Krishnendu (Krish) Roy, director of the National Science Foundation Engineering Research Center for Cell Manufacturing Technologies, researcher in two Georgia Tech interdisciplinary research institutes, and the Robert A. Milton Endowed Chair at the Wallace H. Coulter Department of Biomedical Engineering.
Meet Krishnendu (Krish) Roy, director of the National Science Foundation (NSF) Engineering Research Center for Cell Manufacturing Technologies (CMaT) and Marcus Center for Cell Characterization and Manufacturing, researcher in two interdisciplinary research institutes (IRIs) at Georgia Tech — the Institute for Bioengineering and Bioscience and the Institute of Electronics and Nanotechnology — and Robert A. Milton Endowed Chair at the Wallace H. Coulter Department of Biomedical Engineering at Emory University and Georgia Tech.
What is your field of expertise and why did you choose it?

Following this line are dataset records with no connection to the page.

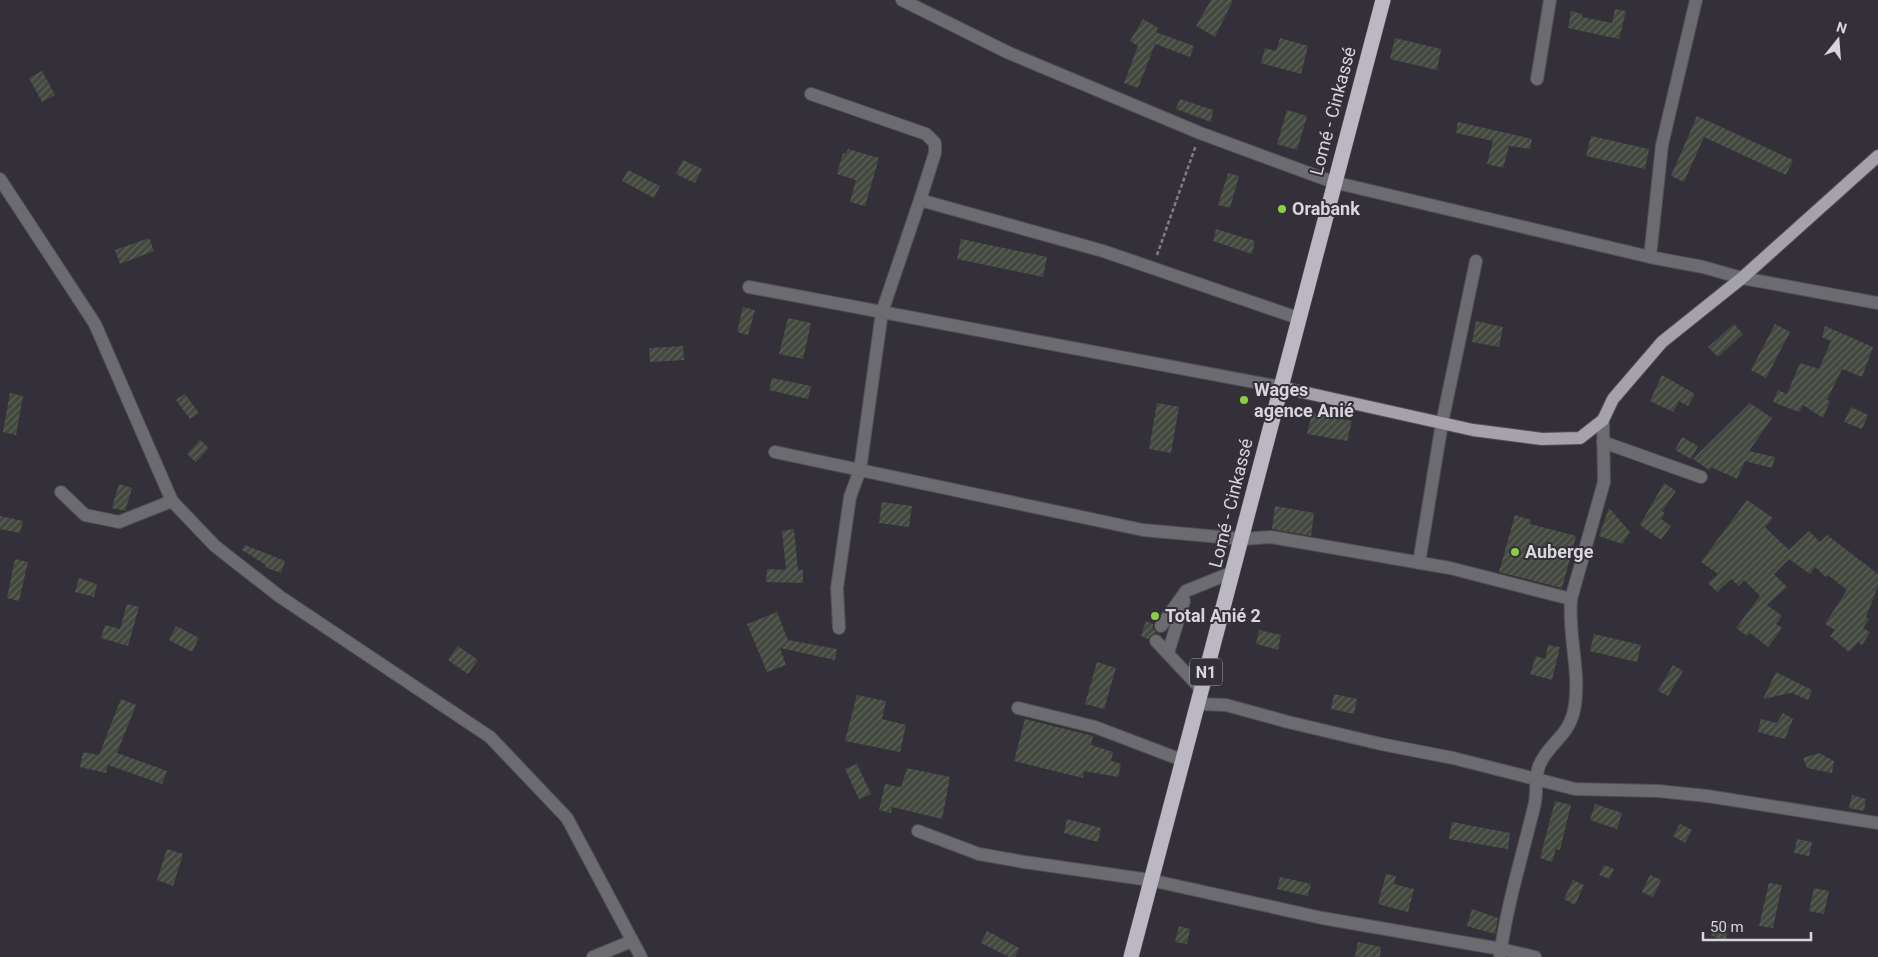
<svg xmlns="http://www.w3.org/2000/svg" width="1878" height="957" font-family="Roboto,sans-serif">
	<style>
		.building { fill: url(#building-hatch) }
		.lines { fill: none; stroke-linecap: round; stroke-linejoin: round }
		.minor-casing { stroke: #524e56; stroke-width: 14 }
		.major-casing { stroke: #524e56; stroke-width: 14 }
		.highway-casing { stroke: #524e56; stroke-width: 16 }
		.path { stroke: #807d84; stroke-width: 2.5; stroke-dasharray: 4 2.5; stroke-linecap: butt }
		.minor { stroke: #6c6b6f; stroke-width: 12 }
		.major { stroke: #a6a2ac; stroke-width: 12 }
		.highway { stroke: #bcb8c3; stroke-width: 15 }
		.poi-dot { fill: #8ace47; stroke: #343039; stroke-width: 2 }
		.labels { text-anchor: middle; stroke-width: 4; stroke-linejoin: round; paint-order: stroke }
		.shield { fill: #343039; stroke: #a7a4aa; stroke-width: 1 }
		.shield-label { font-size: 16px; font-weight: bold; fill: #d8d6db }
		.street-label { font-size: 18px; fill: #d8d6db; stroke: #343039 }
		.poi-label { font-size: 18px; font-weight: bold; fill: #d8d6db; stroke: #343039; text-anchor: start }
	</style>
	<defs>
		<pattern id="building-hatch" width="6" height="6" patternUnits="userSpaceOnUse" patternTransform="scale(1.25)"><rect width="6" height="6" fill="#444940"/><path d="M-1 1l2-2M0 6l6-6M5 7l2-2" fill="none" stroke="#5e625b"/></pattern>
	</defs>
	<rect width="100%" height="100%" fill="#343039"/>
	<!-- building -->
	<g class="building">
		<polygon points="1211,0 1233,0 1215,37 1196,26"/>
		<polygon points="1615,9 1626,11 1619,39 1568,28 1571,11 1582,14 1582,17 1612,23"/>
		<polygon points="1143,19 1158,28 1156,32 1194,46 1190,57 1155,44 1138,88 1124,83 1138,46 1130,41"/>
		<polygon points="1280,38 1308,46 1301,74 1261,63 1265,48 1276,51"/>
		<polygon points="1395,38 1441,49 1437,70 1390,59"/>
		<polygon points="42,71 55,95 42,102 29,78"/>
		<polygon points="1180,99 1213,110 1211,122 1176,109"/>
		<polygon points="1287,110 1307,116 1297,150 1277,144"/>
		<polygon points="1697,116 1793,160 1786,175 1704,137 1684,182 1671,176"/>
		<polygon points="1458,122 1532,139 1530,149 1509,146 1503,168 1487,164 1493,141 1456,133"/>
		<polygon points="1591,136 1649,149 1645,169 1586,156"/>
		<polygon points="848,149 879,158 865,206 850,202 856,180 837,174 843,153 846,154"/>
		<polygon points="683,160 702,169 695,183 676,174"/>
		<polygon points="628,170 660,186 654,198 622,181"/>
		<polygon points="1228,173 1239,176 1230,208 1218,205"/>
		<polygon points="1216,229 1255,241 1252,254 1213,241"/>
		<polygon points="149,238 154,251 120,264 115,250"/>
		<polygon points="961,239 1047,257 1043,277 957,259"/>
		<polygon points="743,307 755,310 748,335 737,332"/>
		<polygon points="788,318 811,323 803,359 779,354"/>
		<polygon points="1476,321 1503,327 1499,347 1472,342"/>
		<polygon points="1734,324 1743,334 1718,357 1708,347"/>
		<polygon points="1775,324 1790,332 1766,378 1751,370"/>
		<polygon points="1825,326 1873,347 1862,377 1842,369 1827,400 1830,401 1823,418 1803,405 1799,412 1773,402 1778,390 1787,394 1800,363 1819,369 1831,341 1822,337"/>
		<polygon points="683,346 684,360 650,362 649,348"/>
		<polygon points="1662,375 1695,394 1688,406 1679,401 1673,412 1650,401"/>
		<polygon points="772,378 811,386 808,399 769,390"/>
		<polygon points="10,393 23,396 16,435 3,432"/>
		<polygon points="185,394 199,413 190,419 176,400"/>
		<polygon points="1157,403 1179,407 1171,453 1149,449"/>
		<polygon points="1750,403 1772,418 1749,451 1775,457 1772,468 1745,461 1737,479 1711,467 1709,470 1693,459"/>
		<polygon points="1851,407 1868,415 1862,429 1844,422"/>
		<polygon points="1312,413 1352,421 1347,441 1307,434"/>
		<polygon points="1682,437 1698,446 1691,459 1675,450"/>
		<polygon points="200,440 209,448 196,462 187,454"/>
		<polygon points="1664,483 1676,491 1662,511 1665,513 1661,519 1671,526 1661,540 1640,525"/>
		<polygon points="119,484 132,488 125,511 112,508"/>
		<polygon points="1747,500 1773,518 1765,527 1789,550 1809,531 1820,542 1827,535 1878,574 1878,586 1866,617 1869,619 1863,628 1870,632 1862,645 1858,642 1849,652 1830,636 1835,630 1825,624 1847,590 1828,575 1826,577 1815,567 1810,574 1789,559 1774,574 1787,587 1767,605 1782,616 1776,624 1782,628 1768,647 1750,633 1747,636 1736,628 1760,596 1744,580 1739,586 1731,579 1717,592 1708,583 1718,574 1701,562"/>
		<polygon points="882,502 912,506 909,527 879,523"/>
		<polygon points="1275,506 1314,513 1311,536 1272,529"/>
		<polygon points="1609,508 1630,532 1622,544 1599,536"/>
		<polygon points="1515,515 1531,520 1530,524 1576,536 1562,588 1499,572"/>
		<polygon points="0,516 23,521 20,533 0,529"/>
		<polygon points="794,529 798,570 803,570 803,583 766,582 767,569 786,570 782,531"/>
		<polygon points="245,545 285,561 281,573 265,567 266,565 242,550"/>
		<polygon points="15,559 28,562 19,601 7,598"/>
		<polygon points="79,578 97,584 94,597 75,592"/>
		<polygon points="127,604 139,607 128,646 101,638 105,625 120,629"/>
		<polygon points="777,612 788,640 837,649 835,660 780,648 786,665 767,672 747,624"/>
		<polygon points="1146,621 1153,624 1153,629 1157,633 1151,635 1148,639 1141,636"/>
		<polygon points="176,626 199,638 192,652 169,640"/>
		<polygon points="1259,630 1281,635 1278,650 1256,644"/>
		<polygon points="1594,634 1641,645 1637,662 1590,651"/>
		<polygon points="1548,645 1560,647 1552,680 1530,674 1536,656 1545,659"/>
		<polygon points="458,646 478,660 468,674 448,660"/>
		<polygon points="1097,662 1116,668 1104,709 1085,704"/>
		<polygon points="1673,665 1683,671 1668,696 1658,691"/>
		<polygon points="1776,672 1812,690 1808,700 1794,694 1795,692 1763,699"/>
		<polygon points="1334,694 1357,699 1354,714 1331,709"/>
		<polygon points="857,695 886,701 882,719 906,725 900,752 845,741"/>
		<polygon points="121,699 136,705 117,753 167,771 162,784 108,765 106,773 80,767 83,752 99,755"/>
		<polygon points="1783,713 1793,719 1785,739 1758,732 1761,719 1777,723"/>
		<polygon points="1025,719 1093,736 1091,745 1113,752 1111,761 1121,764 1118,777 1084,771 1083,778 1014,761"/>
		<polygon points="1819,753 1834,761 1832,773 1807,768 1803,758"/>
		<polygon points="857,764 871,794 859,799 845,769"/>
		<polygon points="907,768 950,777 942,819 892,807 891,813 879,810 885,784 901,787"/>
		<polygon points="1852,795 1866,799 1864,811 1849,808"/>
		<polygon points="1555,801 1571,805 1560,850 1556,849 1552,862 1540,858"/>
		<polygon points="1595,804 1622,813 1617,829 1590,820"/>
		<polygon points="1067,819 1101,828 1098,842 1064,833"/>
		<polygon points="1452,822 1510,833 1508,849 1449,839"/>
		<polygon points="1680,824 1692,830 1685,843 1673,836"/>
		<polygon points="1797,839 1812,842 1809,856 1794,853"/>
		<polygon points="167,849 183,854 173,886 157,880"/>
		<polygon points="1604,865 1614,869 1609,879 1599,875"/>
		<polygon points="1386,874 1396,876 1394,884 1414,889 1408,912 1378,904"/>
		<polygon points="1650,875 1661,880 1653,897 1642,892"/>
		<polygon points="1280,877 1311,884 1308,896 1277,889"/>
		<polygon points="1573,880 1584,885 1575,905 1564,899"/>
		<polygon points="1769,883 1782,885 1773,928 1759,926"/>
		<polygon points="1814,888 1829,891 1824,914 1809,911"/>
		<polygon points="1472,909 1498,918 1495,934 1467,926"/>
		<polygon points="1719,919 1729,925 1725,942 1711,935"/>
		<polygon points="1179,926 1190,929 1187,944 1175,942"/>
		<polygon points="987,931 1019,948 1015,957 1009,957 981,943"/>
		<polygon points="1358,942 1381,947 1380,957 1355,957"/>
	</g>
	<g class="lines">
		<!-- minor casing -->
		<g class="minor-casing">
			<g id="minor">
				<polyline points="902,0 1009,53 1200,133 1333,182 1650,257"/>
				<polyline points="1696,0 1662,145 1650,257 1703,267 1742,278 1878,303"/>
				<polyline points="1537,79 1550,0"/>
				<polyline points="811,94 926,134 935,143 935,153 920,200 882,312 860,470 850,497 837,588 839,628"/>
				<polyline points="0,179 95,324 172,501 215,546 279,596 490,737 567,818 641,957"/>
				<polyline points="920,200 1103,251 1298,318"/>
				<polyline points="749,287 1280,387"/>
				<polyline points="1603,442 1701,477"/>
				<polyline points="775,452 1143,530 1242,539 1271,537 1450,568 1571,599"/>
				<polyline points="61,492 85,515 119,522 172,501"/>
				<polyline points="1419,563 1442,423 1476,261"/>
				<polyline points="1161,626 1186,591 1233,572"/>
				<polyline points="1156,641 1201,689"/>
				<polyline points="1168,653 1184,601"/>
				<polyline points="1198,704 1226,705 1288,722 1381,744 1453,758 1575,789 1658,791 1707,796 1878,823"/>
				<polyline points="1018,708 1095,727 1182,760"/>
				<polyline points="918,831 979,854 1024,862 1150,880 1322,918 1501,949 1535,957"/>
				<path d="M1500,955C1507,905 1522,856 1534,807C1538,793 1534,779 1539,766C1549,741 1570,738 1575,705C1580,670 1568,635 1571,599L1604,482L1603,420"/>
				<polyline points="593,957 632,941"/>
			</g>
		</g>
		<!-- major casing -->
		<g class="major-casing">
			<polyline id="major" points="1280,387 1473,430 1542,439 1580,438 1603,420 1613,399 1662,342 1742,278 1878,156"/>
		</g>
		<!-- highway casing -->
		<g class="highway-casing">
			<polyline id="highway" points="1131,957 1383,0"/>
		</g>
		<!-- path -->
		<polyline class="path" points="1157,255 1196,145"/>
		<!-- minor -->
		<use href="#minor" class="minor"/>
		<!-- major -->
		<use href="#major" class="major"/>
		<!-- highway -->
		<use href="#highway" class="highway"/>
	</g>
	<!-- markers -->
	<g class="poi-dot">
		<circle cx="1282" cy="209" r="5"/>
		<circle cx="1244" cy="400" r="5"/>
		<circle cx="1515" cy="552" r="5"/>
		<circle cx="1155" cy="616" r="5"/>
	</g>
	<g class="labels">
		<!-- shield labels -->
		<rect class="shield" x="1190" y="658.5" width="32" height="27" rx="4"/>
		<g class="shield-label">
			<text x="1206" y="678">N1</text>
		</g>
		<!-- street labels -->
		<g class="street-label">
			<text transform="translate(1333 111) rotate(-75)" y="6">Lomé - Cinkassé</text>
			<text transform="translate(1231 503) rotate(-76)" y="6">Lomé - Cinkassé</text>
		</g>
		<!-- poi labels -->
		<g class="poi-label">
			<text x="1292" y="215">Orabank</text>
			<text x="1254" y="396">Wages<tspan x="1254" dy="21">agence Anié</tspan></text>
			<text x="1525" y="558">Auberge</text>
			<text x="1165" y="622">Total Anié 2</text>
		</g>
	</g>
	<!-- north arrow -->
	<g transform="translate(1838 40) rotate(17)" stroke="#343039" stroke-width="4" paint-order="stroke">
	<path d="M0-4L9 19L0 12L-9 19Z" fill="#d8d6db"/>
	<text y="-8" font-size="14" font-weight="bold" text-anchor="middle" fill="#d8d6db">N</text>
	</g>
	<!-- scale -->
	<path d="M1703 932v8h108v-8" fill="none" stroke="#d8d6db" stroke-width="2.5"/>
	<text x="1710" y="932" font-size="15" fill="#d8d6db" stroke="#343039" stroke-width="4" paint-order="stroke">50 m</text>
</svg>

My lab’s work is in the emerging field of immunoengineering, which uses engineering principles and tools to understand our immune system in health and diseases and develop new therapies and diagnostics to treat diseases by modulating and controlling the immune system. From an engineering perspective, we develop and use biomaterials and cellular engineering tools to solve biomedical problems. I come from a family of physicians, but I studied electrical engineering and instrumentation as an undergraduate. When I moved to the U.S., I became interested in biomedical engineering and gradually moved into more molecular and materials engineering. My love for immunology came during my Ph.D. at Johns Hopkins. Our immune system is a fascinating control system, with amazing redundancies and feedback control, which as an electrical engineer, is so awe-inspiring.
I feel fortunate to be able to work at this interface of biology, physiology, and engineering and hopefully help discover and develop tools to help patients. Beyond my lab, I lead a nine-university NSF Engineering Research Center for Cell Manufacturing Technologies and the Marcus Center for Cell Characterization and Manufacturing, which develops engineering and biomanufacturing tools for scalable and cost-effective manufacturing of therapeutic cells. This has direct implications for patients and healthcare, and I love that translational aspect of the work.

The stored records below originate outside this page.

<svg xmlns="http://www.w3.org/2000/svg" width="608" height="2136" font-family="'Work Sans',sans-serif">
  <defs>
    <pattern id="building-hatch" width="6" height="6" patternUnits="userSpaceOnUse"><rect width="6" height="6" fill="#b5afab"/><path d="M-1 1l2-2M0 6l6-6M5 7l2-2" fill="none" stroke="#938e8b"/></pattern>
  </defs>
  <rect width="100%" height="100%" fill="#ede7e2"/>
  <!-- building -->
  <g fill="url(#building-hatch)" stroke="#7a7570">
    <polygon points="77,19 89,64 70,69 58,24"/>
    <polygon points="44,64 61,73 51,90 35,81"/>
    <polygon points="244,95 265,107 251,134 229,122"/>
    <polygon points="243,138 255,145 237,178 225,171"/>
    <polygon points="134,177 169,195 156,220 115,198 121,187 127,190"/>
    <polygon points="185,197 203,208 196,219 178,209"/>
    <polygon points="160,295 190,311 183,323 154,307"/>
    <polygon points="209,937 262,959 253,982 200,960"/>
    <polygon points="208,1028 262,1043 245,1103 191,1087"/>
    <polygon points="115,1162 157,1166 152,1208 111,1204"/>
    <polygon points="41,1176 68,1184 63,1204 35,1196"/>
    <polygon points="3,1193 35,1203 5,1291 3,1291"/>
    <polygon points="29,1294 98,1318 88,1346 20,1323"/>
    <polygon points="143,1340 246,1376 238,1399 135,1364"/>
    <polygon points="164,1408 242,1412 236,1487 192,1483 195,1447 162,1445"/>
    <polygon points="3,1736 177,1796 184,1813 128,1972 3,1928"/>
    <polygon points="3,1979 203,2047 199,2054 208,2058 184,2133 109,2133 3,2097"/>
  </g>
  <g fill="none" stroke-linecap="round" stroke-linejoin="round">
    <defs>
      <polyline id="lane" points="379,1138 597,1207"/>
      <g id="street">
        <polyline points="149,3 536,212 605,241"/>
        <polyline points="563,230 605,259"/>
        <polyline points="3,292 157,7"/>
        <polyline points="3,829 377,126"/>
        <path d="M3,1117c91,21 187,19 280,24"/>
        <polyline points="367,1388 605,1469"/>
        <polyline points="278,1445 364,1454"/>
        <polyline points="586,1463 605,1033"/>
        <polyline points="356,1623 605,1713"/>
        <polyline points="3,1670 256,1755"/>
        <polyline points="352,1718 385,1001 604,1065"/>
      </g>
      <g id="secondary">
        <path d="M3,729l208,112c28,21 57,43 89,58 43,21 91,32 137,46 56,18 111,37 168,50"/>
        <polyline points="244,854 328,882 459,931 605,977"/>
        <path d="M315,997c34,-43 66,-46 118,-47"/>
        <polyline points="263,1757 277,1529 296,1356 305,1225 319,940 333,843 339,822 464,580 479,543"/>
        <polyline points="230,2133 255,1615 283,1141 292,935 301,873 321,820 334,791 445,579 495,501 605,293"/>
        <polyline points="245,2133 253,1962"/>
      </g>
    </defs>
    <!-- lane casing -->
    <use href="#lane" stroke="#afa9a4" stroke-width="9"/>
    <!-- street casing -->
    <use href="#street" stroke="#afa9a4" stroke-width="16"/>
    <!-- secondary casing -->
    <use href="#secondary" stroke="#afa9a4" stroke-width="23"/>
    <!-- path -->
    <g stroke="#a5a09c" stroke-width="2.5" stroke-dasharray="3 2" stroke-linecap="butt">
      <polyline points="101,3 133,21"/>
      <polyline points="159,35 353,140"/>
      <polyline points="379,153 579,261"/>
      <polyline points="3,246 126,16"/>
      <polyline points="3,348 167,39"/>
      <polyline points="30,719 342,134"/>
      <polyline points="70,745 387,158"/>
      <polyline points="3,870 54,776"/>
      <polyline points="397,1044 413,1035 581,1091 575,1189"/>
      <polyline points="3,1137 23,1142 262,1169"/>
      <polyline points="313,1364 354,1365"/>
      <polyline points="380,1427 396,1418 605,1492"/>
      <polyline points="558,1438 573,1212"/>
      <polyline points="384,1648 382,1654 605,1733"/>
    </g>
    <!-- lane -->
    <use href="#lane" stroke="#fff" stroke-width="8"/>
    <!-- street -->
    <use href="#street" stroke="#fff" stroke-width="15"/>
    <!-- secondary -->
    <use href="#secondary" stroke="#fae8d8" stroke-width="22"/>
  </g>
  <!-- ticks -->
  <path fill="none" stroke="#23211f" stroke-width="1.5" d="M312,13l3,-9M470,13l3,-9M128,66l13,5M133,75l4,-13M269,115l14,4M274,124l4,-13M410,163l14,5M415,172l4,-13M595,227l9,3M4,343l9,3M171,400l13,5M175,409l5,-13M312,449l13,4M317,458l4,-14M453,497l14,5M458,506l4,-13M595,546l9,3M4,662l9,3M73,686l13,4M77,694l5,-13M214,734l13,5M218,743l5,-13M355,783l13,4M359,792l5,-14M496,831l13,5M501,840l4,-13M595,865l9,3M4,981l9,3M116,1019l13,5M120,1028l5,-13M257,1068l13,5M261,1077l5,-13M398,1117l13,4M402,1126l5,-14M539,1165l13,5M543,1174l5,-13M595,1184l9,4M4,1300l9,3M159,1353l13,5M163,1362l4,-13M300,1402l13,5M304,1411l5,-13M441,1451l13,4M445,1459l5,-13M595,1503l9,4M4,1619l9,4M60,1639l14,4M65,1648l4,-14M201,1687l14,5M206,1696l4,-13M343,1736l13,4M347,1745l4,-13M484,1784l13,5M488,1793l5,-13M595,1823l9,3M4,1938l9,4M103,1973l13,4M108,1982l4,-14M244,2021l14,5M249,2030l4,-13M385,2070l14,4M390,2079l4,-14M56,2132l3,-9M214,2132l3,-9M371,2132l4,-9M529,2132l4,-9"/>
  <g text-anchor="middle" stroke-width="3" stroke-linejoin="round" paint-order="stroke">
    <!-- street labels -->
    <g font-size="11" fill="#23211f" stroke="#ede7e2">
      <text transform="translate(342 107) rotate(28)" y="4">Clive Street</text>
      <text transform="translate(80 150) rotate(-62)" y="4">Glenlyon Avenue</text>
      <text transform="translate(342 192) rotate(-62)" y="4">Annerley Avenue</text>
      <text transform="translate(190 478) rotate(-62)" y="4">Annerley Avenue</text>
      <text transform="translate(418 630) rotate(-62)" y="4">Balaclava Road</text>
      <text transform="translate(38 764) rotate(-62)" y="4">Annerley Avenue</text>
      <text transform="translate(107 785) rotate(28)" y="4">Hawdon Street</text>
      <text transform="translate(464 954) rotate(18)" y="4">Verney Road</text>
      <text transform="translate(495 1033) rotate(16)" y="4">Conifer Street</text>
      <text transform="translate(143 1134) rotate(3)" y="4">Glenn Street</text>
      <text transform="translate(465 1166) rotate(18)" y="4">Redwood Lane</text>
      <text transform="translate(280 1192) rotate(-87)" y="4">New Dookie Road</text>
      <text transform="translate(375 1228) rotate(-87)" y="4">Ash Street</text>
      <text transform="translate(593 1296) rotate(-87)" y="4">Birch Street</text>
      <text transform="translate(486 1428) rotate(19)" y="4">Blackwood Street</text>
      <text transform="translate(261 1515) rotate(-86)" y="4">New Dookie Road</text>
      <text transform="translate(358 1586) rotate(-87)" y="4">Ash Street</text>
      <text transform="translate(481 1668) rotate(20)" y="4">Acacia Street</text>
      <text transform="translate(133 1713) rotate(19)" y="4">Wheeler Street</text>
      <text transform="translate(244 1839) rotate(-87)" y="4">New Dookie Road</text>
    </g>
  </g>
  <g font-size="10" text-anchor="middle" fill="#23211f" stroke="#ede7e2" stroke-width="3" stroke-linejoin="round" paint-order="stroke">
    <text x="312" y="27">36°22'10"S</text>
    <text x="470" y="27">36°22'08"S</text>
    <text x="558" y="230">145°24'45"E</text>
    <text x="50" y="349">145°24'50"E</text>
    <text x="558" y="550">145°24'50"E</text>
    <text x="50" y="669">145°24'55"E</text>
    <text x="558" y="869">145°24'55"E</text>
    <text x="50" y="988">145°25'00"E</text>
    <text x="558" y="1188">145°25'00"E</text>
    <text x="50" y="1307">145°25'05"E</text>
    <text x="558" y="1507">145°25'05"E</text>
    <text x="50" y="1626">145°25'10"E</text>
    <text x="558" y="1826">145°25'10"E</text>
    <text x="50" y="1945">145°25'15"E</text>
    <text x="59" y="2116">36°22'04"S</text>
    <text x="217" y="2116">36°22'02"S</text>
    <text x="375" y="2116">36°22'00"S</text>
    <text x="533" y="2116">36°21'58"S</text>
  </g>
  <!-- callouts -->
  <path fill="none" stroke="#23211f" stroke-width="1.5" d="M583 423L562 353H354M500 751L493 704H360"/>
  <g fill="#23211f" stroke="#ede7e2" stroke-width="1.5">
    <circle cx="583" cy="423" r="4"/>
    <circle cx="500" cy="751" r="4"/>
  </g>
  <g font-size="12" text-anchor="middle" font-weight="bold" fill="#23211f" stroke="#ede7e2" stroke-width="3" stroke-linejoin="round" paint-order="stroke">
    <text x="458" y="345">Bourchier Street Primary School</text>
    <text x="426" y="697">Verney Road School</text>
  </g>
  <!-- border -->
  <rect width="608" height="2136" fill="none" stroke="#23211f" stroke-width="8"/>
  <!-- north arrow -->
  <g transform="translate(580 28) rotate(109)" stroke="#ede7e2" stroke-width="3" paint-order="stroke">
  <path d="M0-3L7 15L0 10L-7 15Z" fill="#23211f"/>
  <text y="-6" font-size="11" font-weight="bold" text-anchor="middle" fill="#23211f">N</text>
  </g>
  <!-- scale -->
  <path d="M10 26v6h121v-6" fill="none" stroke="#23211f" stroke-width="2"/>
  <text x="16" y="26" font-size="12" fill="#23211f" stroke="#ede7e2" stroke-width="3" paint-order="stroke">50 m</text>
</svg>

What makes Georgia Tech research institutes unique?
Georgia Tech has a unique model of research infrastructure that is hugely effective. The IRI structure allows consolidation of resources and makes collaboration across schools and colleges seamless. It naturally breaks down barriers. Labs and centers don’t need to duplicate staff and resource infrastructure and can focus on science. We work extensively with multiple IRIs in the centers that I lead and can leverage a tremendous ecosystem of intellect and resources. I particularly appreciate the core facilities. Many people do not realize how privileged we are at Georgia Tech to have such well-managed and extensive core facilities. Even though my NSF center spans nine institutions across the U.S. and four international institutions, the IRI structure enables us to manage it seamlessly.
What impact is your research having on the world?
My students and fellows in the lab are developing new therapies for cancer, infectious diseases, trauma, tuberculosis, and other devastating and incurable diseases. In addition, their work is enabling new understanding of disease pathology and unraveling how our immune system controls and influences disease initiation and progression. These technologies and the new knowledge generated directly impact our understanding of complex disorders and the development of new therapies. Our focus on scalable manufacturing adds another critical layer to these efforts — making sure that we have a path for translation to industry and to the clinic to help patients. Another major focus in my lab and the centers that I lead is on training the next generation of scientists and engineers. We work closely with high school students and teachers, technical college students and teachers, as well as undergraduates, to prepare them for emerging biotechnology research and industry. These research education and workforce training aspects, especially with our focus on underrepresented groups, are critically important for the future of science and engineering.
What do you like to do in your spare time when you are not working on your research or teaching?
I have a 4th grader. Spending time with her is the biggest priority in my free time. I also have a dog. Between my daughter and my dog — time flies. I also love traveling to new places around the world and tending to my vegetable garden. The pandemic has taken a toll on the first but has helped nurture the latter.